Where Hemsky fits on the powerplay is another consideration. The departed Alex Chiasson was third among Stars forwards in PP TOI/G. The recently departed Ray Whitney was fourth in PP TOI/G among forwards. Erik Cole was 5th. We can reasonably expect Jason Spezza to be up there. Hemsky should be too. What about Valeri Nichushkin though? Or potential rookies Brett Ritchie and Curtis McKenzie? Hemsky should settle in on the second unit, but the point is the Stars have options.
Oddly enough Hemsky has been pretty bad on the PP in his career. Below are the shots/60 with Hemsky on the ice and the rank amongst his forward teammates.

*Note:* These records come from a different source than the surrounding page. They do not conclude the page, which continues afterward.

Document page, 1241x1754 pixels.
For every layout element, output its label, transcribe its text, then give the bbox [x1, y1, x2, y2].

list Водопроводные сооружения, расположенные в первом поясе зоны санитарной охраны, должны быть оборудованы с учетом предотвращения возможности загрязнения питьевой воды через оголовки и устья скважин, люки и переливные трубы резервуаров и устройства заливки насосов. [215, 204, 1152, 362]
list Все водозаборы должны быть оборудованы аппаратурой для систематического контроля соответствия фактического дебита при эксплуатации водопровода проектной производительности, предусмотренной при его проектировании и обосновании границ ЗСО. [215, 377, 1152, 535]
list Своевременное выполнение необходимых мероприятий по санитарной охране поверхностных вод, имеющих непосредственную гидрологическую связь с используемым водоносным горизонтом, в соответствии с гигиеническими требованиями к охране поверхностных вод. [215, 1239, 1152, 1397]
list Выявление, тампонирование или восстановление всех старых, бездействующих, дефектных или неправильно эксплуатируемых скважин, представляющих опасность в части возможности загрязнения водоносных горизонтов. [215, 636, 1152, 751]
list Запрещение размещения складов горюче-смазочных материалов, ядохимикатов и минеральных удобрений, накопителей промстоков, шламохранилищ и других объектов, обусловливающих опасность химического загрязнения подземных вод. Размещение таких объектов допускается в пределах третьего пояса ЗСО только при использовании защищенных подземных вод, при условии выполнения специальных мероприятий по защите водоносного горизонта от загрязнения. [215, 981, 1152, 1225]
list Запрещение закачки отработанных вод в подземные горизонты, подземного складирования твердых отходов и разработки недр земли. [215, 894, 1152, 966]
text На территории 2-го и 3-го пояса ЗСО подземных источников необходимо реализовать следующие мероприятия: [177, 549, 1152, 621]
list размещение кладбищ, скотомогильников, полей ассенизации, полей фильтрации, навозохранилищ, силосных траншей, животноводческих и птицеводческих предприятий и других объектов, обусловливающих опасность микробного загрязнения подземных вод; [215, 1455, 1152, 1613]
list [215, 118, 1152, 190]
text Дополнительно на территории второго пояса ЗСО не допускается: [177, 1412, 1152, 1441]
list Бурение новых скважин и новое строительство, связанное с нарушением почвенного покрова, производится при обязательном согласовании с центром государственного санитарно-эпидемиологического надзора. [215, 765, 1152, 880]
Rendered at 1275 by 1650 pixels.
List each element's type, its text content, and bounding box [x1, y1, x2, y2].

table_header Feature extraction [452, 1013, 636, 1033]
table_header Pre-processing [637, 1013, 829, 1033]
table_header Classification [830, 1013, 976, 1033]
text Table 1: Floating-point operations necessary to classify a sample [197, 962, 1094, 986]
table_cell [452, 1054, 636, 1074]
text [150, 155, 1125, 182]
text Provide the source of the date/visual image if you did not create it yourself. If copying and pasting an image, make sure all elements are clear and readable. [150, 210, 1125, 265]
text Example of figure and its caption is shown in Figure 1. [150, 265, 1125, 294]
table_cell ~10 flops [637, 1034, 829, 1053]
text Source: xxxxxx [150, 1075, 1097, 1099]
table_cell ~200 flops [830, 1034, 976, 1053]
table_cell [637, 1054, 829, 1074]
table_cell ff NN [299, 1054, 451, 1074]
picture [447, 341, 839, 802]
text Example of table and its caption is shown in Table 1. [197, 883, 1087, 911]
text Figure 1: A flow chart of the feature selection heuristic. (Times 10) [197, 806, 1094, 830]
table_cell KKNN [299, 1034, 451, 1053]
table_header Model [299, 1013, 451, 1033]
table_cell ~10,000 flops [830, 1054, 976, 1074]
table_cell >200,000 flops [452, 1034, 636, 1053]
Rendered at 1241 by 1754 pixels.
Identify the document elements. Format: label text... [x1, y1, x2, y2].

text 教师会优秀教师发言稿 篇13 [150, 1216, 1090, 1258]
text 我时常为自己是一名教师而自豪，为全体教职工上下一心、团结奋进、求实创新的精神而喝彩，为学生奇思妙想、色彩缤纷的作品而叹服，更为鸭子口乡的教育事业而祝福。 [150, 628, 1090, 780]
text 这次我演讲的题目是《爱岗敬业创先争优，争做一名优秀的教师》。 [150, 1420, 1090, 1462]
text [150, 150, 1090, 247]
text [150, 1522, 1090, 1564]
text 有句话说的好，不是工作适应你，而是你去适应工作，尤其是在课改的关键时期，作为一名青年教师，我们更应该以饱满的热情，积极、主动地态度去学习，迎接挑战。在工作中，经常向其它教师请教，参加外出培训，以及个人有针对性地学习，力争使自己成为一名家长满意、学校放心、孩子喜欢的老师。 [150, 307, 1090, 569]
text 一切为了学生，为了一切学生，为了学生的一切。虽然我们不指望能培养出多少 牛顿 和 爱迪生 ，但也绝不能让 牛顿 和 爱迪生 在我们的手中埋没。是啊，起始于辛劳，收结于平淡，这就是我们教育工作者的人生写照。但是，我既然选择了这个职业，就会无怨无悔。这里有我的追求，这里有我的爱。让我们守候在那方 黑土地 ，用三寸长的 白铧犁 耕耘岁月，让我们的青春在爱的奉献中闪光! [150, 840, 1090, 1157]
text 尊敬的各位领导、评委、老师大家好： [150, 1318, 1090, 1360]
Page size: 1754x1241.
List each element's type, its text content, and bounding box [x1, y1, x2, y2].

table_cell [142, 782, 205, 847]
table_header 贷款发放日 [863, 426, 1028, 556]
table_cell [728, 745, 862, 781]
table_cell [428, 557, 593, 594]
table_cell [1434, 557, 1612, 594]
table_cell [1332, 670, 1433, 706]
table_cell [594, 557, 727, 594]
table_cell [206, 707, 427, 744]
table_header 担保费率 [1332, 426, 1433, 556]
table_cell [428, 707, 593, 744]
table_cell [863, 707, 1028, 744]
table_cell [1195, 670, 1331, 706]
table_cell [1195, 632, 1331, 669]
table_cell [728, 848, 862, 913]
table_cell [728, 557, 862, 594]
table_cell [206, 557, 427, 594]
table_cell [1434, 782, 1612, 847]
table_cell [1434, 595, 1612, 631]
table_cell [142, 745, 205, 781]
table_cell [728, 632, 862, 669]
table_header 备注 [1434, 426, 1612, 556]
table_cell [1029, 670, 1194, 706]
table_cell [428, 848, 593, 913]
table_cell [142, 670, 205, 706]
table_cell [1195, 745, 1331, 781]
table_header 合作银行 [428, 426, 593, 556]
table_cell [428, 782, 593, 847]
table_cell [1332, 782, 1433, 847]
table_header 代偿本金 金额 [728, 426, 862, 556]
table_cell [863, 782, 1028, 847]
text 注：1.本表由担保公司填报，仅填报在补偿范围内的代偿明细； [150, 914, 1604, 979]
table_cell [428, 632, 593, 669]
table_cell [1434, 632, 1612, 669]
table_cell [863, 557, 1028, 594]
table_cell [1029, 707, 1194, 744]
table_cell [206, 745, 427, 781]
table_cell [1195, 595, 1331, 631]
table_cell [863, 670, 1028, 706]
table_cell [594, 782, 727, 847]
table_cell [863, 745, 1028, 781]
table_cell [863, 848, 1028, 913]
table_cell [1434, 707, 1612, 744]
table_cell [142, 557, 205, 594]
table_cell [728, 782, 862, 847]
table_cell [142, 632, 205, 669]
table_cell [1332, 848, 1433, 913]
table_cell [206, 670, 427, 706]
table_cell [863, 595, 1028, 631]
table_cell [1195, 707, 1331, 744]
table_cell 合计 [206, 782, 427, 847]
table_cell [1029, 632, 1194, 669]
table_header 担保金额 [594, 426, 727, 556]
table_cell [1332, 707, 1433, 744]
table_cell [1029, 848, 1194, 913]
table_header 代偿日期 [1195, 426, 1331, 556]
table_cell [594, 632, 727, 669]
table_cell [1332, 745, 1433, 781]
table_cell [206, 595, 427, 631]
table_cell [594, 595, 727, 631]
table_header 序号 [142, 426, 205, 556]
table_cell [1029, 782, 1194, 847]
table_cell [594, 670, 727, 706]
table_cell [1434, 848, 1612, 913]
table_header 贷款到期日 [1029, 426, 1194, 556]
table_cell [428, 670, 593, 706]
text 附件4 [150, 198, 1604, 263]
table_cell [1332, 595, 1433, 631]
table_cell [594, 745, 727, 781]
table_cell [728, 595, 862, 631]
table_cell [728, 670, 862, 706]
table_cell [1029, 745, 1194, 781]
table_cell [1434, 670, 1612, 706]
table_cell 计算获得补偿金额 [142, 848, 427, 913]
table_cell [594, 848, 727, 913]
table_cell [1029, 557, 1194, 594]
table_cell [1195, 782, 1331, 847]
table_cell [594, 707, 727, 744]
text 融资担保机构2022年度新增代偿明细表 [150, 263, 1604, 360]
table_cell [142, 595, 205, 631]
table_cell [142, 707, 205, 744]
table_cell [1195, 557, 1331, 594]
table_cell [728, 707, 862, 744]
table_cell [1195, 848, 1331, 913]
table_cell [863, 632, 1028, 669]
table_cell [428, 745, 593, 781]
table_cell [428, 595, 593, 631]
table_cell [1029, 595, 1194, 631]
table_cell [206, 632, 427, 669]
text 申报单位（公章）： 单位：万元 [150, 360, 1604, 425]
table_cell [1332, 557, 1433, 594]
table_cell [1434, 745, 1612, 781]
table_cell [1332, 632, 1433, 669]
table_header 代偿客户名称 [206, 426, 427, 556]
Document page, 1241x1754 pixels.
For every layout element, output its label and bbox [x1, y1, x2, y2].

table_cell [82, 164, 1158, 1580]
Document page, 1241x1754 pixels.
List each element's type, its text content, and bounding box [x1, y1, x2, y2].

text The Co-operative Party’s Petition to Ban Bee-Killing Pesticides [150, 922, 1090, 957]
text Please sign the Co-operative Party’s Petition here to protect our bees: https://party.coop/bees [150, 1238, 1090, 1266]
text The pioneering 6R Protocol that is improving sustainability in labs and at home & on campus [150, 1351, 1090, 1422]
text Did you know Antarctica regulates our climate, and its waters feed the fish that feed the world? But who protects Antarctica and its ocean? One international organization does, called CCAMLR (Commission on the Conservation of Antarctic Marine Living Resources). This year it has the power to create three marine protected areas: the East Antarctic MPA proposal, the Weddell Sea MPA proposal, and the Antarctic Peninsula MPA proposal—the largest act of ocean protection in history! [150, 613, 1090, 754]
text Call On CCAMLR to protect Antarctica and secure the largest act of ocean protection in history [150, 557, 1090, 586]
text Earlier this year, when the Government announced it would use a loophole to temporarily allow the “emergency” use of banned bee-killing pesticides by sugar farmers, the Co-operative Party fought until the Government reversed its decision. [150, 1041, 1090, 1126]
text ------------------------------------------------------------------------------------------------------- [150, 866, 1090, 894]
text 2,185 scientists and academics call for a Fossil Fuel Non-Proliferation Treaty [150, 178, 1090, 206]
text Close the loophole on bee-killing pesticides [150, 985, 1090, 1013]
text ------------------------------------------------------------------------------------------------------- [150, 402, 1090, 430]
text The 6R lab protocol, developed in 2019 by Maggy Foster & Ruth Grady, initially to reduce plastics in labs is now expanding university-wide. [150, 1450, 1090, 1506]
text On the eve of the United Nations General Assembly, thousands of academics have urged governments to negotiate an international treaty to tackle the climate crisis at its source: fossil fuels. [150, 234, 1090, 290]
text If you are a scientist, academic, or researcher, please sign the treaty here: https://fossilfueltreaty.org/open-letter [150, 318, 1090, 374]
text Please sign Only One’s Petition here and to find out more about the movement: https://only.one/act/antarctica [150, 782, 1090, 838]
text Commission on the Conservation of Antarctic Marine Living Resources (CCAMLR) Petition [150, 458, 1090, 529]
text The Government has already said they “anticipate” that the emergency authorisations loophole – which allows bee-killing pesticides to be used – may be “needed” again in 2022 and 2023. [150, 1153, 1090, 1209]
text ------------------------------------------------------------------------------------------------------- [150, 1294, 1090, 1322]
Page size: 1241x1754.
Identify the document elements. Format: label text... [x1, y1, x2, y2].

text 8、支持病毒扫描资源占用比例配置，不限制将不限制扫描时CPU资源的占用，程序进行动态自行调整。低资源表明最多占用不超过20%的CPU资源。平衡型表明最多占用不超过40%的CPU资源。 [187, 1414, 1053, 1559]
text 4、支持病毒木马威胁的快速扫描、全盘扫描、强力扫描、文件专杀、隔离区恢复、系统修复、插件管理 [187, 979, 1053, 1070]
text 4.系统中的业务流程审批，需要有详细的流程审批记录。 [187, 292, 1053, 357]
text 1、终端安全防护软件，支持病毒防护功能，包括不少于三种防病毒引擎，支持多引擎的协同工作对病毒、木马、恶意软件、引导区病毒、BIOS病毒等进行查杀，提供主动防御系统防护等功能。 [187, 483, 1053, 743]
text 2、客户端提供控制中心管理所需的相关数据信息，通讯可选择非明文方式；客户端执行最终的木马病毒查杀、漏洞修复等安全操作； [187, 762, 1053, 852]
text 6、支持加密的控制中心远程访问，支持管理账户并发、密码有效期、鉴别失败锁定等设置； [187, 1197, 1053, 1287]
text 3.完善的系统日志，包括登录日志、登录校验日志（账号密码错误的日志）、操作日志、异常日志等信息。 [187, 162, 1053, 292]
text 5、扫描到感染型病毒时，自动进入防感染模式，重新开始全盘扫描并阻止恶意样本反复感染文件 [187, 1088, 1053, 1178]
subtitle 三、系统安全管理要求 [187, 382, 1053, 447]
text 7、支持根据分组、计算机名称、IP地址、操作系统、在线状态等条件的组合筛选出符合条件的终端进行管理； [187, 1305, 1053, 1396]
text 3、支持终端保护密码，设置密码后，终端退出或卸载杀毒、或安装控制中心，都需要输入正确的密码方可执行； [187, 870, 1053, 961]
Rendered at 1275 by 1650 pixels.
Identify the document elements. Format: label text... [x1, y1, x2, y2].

It will be interesting to see how they handle this. Nichushkin was pretty bad in his first year too. The Stars routinely ran with Chiasson parked in front of the net creating a screen. That option isn't going to exist next year. It could open an opportunity for big bodies like Ritchie or McKenzie which would limit the powerplay minutes for someone like Hemsky.
Hemsky's powerplay ice time has gradually been decreasing over the past six years. Given the contract the Stars just extended Hemsky it seems likely that his powerplay time should go back up, but the recent trend is unmistakable.
The complete lack of offense generated with him on the ice with the extra man is probably the logic behind the declining minutes combined with the fact that the Oilers have consistently added young forward talent. For years the Oilers stagnant powerplay went through Hemsky. In Ottawa it clearly didn't, but he fell off a cliff. The Stars will need to figure out a way to get something out of Hemsky on the powerplay to get the most out of the deal.
Fortunately the Stars poweplay was significantly better at generating shots last year than either Edmonton or Ottawa. Adding Spezza can't hurt the Stars power play. Maybe a new scheme can get something more out of Hemsky.
Even if the Stars get little out of Hemsky on the powerplay his deal should be a bargain. He was an elite player when playing with Spezza in a limited sample, and earlier in his career he was definitely a stud. If he can maintain anything close to the level of production he had with Ottawa or even find a little more offense on the powerplay the Stars are going to make some serious noise in the Western Conference in 2015.